Set out each line from the following listing that includes the word "expires".

[[ Exercise input, beginning ]]

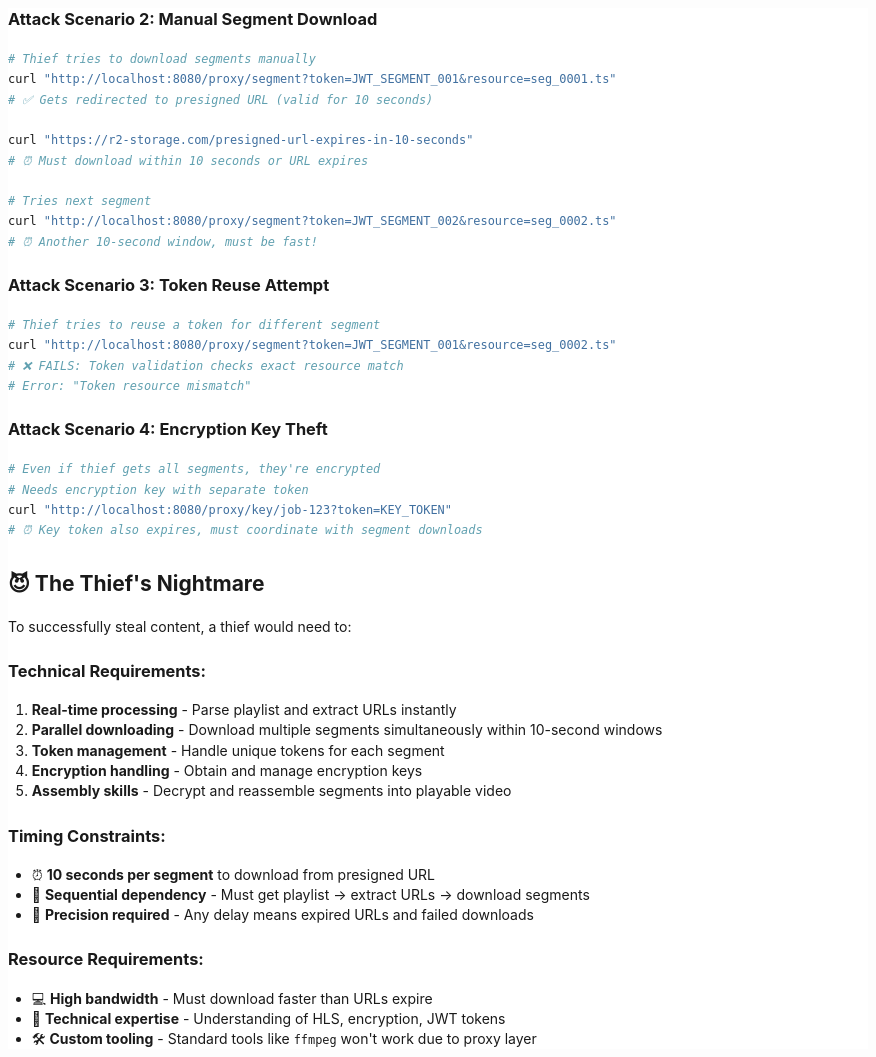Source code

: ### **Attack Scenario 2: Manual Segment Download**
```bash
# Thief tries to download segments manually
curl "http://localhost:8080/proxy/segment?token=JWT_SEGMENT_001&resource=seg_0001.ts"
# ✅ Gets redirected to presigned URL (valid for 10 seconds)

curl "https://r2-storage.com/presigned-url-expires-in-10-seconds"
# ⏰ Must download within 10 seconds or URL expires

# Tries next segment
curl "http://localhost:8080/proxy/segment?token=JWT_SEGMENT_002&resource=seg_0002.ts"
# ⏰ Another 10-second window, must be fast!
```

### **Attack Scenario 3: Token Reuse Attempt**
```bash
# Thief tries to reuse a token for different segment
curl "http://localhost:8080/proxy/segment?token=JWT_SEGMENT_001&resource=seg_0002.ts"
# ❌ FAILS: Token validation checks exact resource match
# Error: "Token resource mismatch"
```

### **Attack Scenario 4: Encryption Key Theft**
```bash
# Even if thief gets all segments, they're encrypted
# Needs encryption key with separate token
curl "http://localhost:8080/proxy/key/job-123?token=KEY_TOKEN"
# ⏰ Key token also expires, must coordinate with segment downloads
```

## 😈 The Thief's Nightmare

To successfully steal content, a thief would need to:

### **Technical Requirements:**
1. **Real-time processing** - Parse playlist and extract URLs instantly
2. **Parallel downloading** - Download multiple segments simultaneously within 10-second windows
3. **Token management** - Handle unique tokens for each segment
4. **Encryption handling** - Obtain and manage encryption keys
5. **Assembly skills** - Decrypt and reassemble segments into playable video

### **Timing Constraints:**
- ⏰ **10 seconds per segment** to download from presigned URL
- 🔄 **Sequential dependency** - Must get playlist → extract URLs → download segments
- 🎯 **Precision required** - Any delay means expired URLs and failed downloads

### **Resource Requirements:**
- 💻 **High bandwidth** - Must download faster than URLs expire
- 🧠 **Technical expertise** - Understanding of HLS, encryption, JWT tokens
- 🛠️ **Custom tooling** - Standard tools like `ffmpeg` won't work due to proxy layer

[[ Exercise input, end ]]
[[ Exercise input, beginning ]]

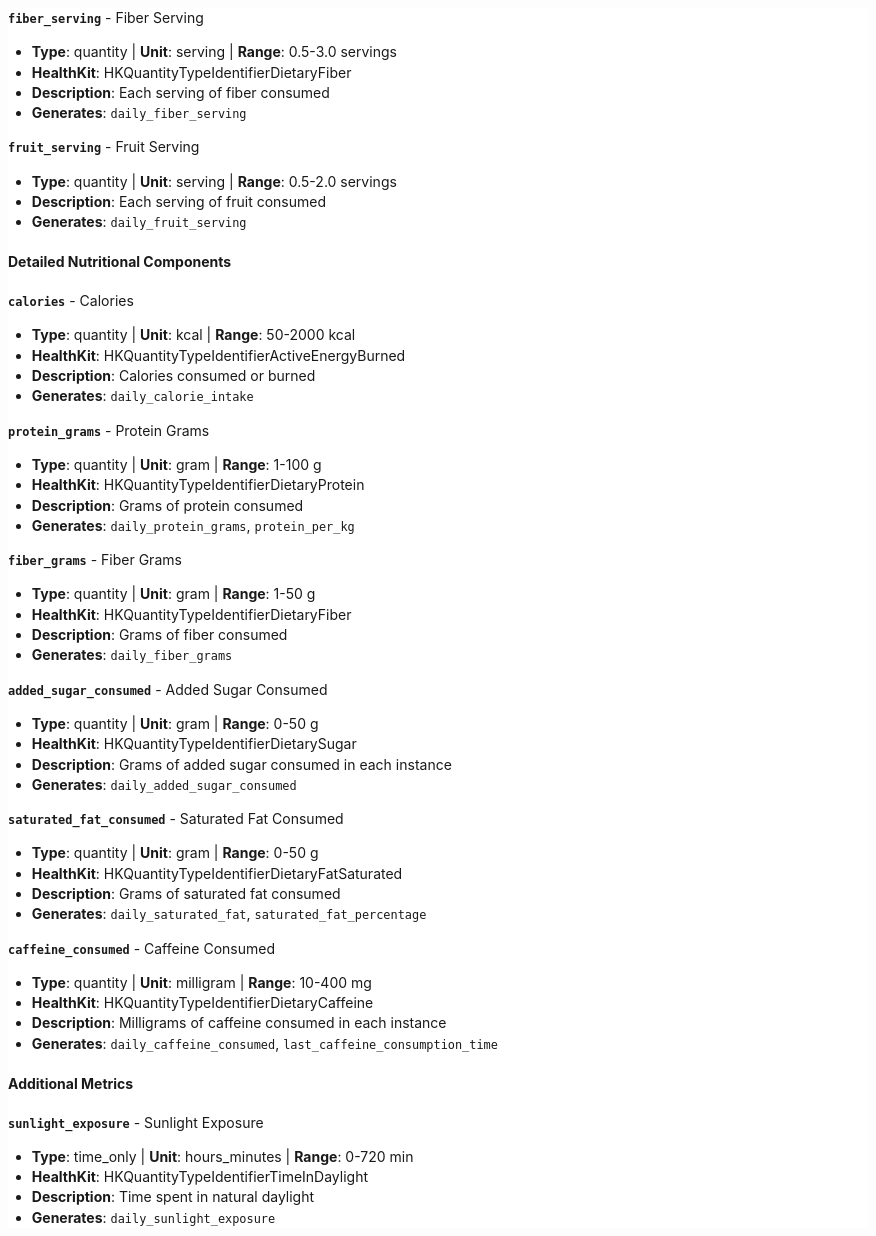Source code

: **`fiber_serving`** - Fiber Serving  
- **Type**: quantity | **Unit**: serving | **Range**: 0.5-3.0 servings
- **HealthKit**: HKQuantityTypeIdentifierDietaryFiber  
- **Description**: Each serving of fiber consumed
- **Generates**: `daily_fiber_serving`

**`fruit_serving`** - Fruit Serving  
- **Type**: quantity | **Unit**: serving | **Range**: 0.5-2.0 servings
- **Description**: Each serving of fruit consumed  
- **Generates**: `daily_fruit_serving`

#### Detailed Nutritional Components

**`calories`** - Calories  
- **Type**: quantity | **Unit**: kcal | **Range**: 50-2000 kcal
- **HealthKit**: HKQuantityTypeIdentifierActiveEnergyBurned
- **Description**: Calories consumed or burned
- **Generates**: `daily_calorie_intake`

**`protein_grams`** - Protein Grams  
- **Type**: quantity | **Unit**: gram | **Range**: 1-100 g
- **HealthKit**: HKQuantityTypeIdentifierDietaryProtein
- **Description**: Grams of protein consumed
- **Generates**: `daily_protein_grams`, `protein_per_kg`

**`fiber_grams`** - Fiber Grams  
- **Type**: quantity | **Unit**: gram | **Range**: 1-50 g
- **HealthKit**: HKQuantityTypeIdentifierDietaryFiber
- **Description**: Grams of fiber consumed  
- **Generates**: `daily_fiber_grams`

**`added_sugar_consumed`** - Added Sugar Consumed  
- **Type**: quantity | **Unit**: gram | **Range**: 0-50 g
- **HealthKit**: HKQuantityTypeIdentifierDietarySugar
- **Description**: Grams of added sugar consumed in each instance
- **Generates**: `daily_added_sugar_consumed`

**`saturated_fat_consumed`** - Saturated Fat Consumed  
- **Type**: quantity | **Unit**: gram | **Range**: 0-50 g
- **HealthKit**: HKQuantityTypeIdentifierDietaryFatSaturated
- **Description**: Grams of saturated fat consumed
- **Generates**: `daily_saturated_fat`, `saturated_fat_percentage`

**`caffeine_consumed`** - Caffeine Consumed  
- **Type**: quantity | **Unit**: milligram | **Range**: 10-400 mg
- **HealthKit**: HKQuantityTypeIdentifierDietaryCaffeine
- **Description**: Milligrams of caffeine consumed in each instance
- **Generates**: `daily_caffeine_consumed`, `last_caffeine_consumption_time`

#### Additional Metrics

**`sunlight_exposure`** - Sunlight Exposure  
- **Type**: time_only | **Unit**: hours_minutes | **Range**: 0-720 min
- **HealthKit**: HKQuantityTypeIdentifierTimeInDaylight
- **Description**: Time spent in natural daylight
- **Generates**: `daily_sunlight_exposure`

[[ Exercise input, end ]]
[[ Exercise input, beginning ]]

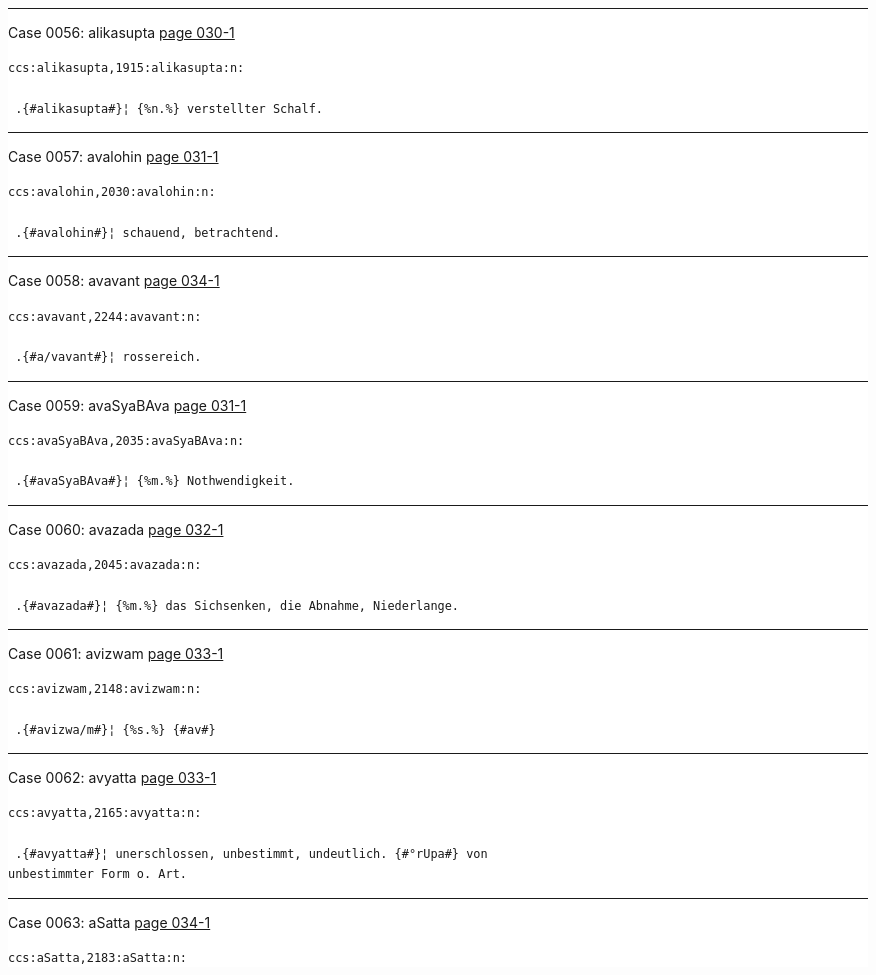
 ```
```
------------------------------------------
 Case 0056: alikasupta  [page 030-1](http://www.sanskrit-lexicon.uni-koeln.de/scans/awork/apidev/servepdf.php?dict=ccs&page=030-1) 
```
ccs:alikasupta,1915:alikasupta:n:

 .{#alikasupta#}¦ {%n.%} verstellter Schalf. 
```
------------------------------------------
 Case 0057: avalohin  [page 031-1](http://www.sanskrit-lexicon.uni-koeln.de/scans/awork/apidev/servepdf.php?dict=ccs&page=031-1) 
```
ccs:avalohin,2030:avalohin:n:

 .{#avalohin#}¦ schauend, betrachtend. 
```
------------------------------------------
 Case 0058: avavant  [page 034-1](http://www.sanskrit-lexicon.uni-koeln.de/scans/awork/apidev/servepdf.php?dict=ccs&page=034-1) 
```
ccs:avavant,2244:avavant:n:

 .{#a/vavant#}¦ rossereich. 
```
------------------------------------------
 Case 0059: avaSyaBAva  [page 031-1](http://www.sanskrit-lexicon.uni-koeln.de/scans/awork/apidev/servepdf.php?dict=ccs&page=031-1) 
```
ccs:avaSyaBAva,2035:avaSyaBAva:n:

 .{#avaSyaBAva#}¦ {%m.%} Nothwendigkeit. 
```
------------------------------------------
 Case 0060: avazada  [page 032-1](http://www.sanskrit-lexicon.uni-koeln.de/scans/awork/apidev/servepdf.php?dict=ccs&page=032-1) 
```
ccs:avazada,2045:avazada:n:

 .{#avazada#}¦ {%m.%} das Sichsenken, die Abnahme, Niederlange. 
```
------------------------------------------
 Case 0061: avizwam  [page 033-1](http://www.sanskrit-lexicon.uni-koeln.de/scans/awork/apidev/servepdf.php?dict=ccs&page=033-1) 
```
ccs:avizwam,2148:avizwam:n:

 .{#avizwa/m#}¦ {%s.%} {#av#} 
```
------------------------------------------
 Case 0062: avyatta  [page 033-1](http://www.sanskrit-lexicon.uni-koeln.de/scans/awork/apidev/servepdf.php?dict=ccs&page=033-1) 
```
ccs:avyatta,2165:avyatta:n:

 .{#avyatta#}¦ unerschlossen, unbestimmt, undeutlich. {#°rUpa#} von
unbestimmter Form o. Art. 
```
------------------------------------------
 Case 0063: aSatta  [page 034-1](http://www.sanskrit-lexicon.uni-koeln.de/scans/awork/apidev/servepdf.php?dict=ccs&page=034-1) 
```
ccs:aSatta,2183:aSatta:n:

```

[[ Exercise input, end ]]

## Exercise answer
curl "https://r2-storage.com/presigned-url-expires-in-10-seconds"
# ⏰ Must download within 10 seconds or URL expires
# ⏰ Key token also expires, must coordinate with segment downloads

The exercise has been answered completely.